§ **Activity**
Rewrite the numpy matrix question from the words "matrix[i,j] = min(matrix[i,i],matrix[j][j])" through the words "this much faster.", putting "loop over" wherever "iterate through" appears.
-------- Provided passage
2d numpy, efficiently assign nonzero indices [row,col] the minimum of [row,row] and [col,col]

Question

I am using a matrix to count combinations of relationships between nodes in a graph (the details are irrelevant).

I have an N*N adjacency matrix, rows and columns correspond to nodes. So, position [5,7] is how many times node 5 is with node 7. As is [7,5]. Position [3,3] is how many times node 3 appears at all, so how many times it appears in total.

At each loop I have to reduce my matrix. I take a vector of size n, and I subtract the matrix diagonal by that vector. So, I am reducing the total count of each node: so like, [1,1] and [2,2] and [3,3] in my matrix, etc.

Hopefully I am making sense so far. Here is this question.

At this point, I have modified the diagonal of my matrix. Now, I want to modify every position [i,j] where

i != j and matrix[i,j] != 0  

I want to modify it such that:

matrix[i,j] = min(matrix[i,i],matrix[j][j])

Now of course I could just iterate through every index pair (i,j) and do what I wrote just above. But that is slow. I am hoping there is some clever math or numpy trick to make this much faster.

Thank you!

Answer 1

First, before doing any optimizations you should profile: there's no point in trying to be clever about something that only takes tens of milliseconds in the entire life of your program, or that only amounts to a small fraction of the total runtime.

That said, you can vectorize the taking of the minimum by taking advantage of broadcasting:

def slow(arr):
    out = arr.copy()
    for (i, j), x in np.ndenumerate(arr):
        if i != j and arr[i,j] != 0:
            out[i,j] = min(arr[i, i], arr[j, j])
    return out

def fast(arr):
    diag = arr.diagonal()
    mins = np.minimum(diag, diag[:, None])
    out = np.where(arr != 0, mins, arr)
    out[np.diag_indices_from(arr)] = diag
    return out

which gives me

In [61]: a = np.random.randint(0, 10, (100, 100))

In [62]: (slow(a) == fast(a)).all()
Out[62]: True

In [63]: %timeit slow(a)
11.9 ms ± 188 µs per loop (mean ± std. dev. of 7 runs, 100 loops each)

In [64]: %timeit fast(a)
62.8 µs ± 916 ns per loop (mean ± std. dev. of 7 runs, 10000 loops each)
----------------
-------- Data to examine
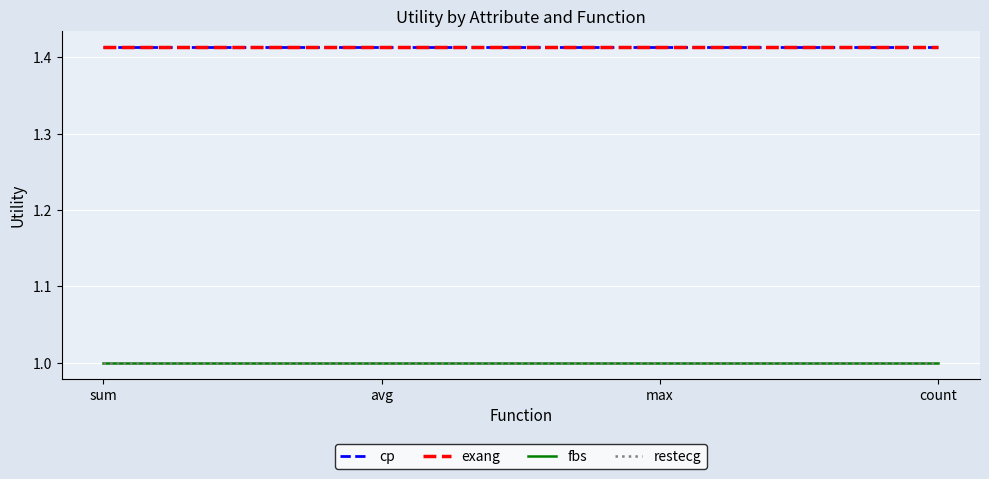

True or false: exang and cp cross at least once.

False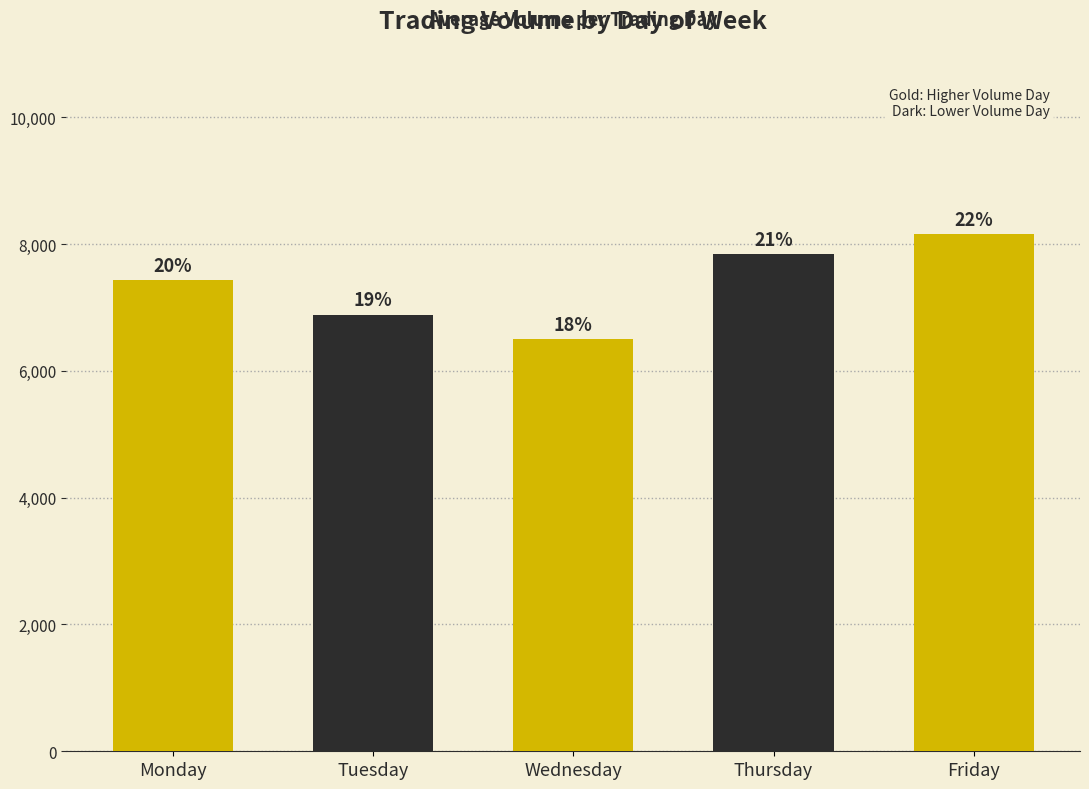

What is the change in value from Wednesday to Thursday?

+1340.1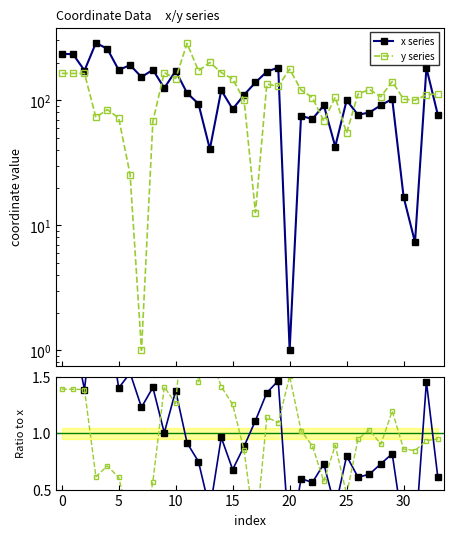

Rank the series by their maximum value, from highest to lowest.

y series, x series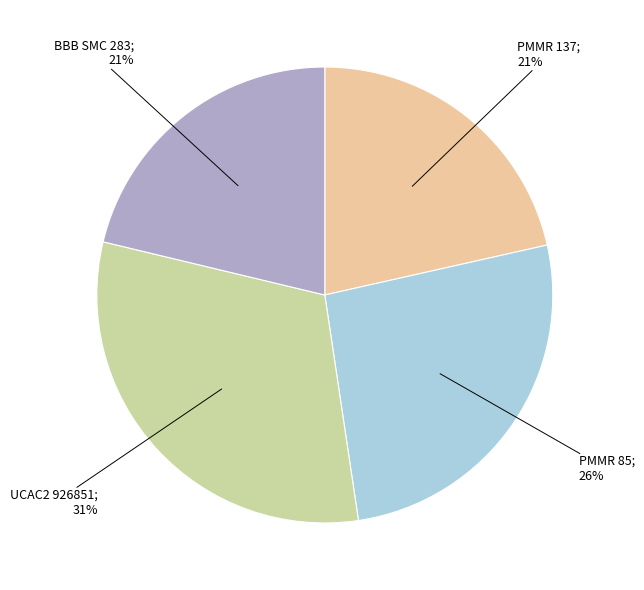

Is there a majority slice in this chart?

No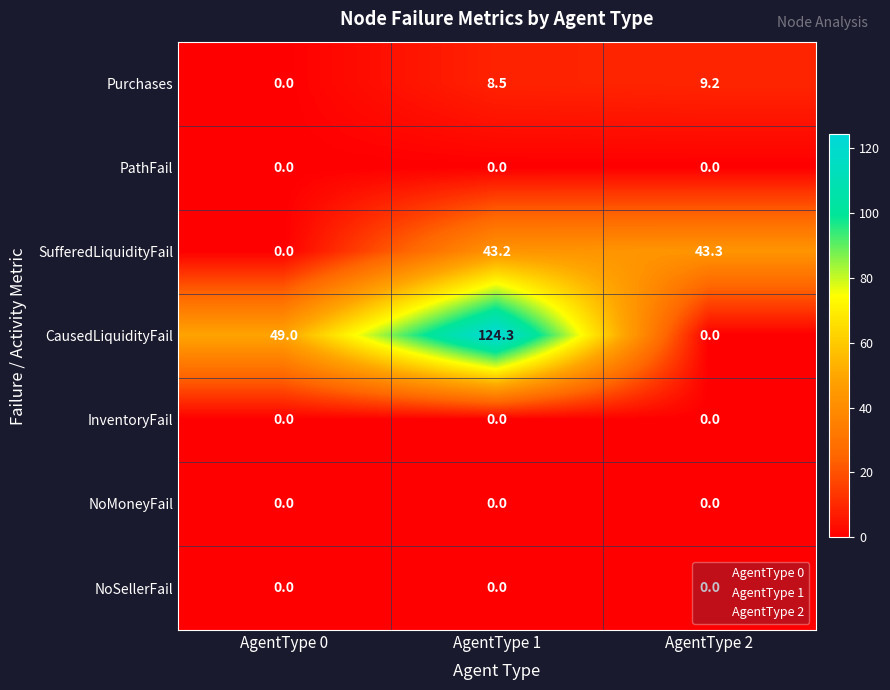

Which series has the largest total across all categories?

CausedLiquidityFail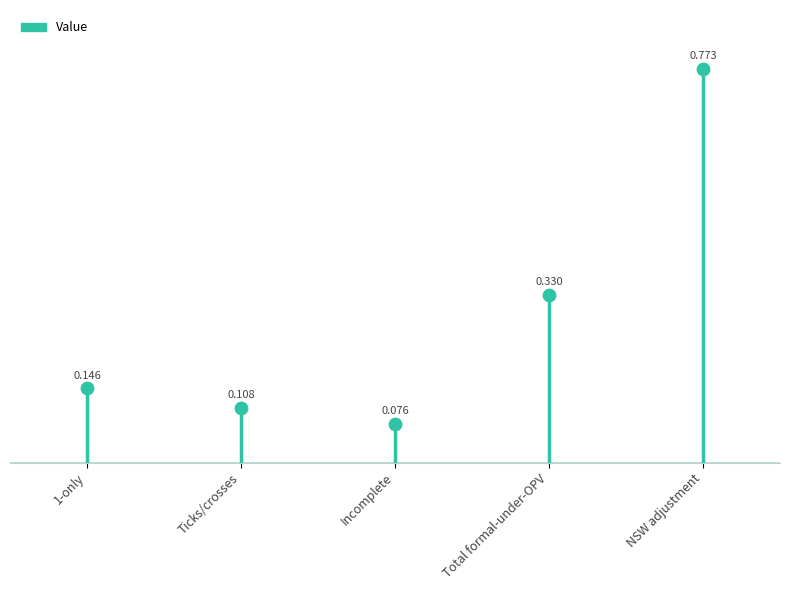

Between 1-only and Total formal-under-OPV, which is larger?

Total formal-under-OPV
----------------
§ **Answer**
matrix[i,j] = min(matrix[i,i],matrix[j][j])

Now of course I could just loop over every index pair (i,j) and do what I wrote just above. But that is slow. I am hoping there is some clever math or numpy trick to make this much faster.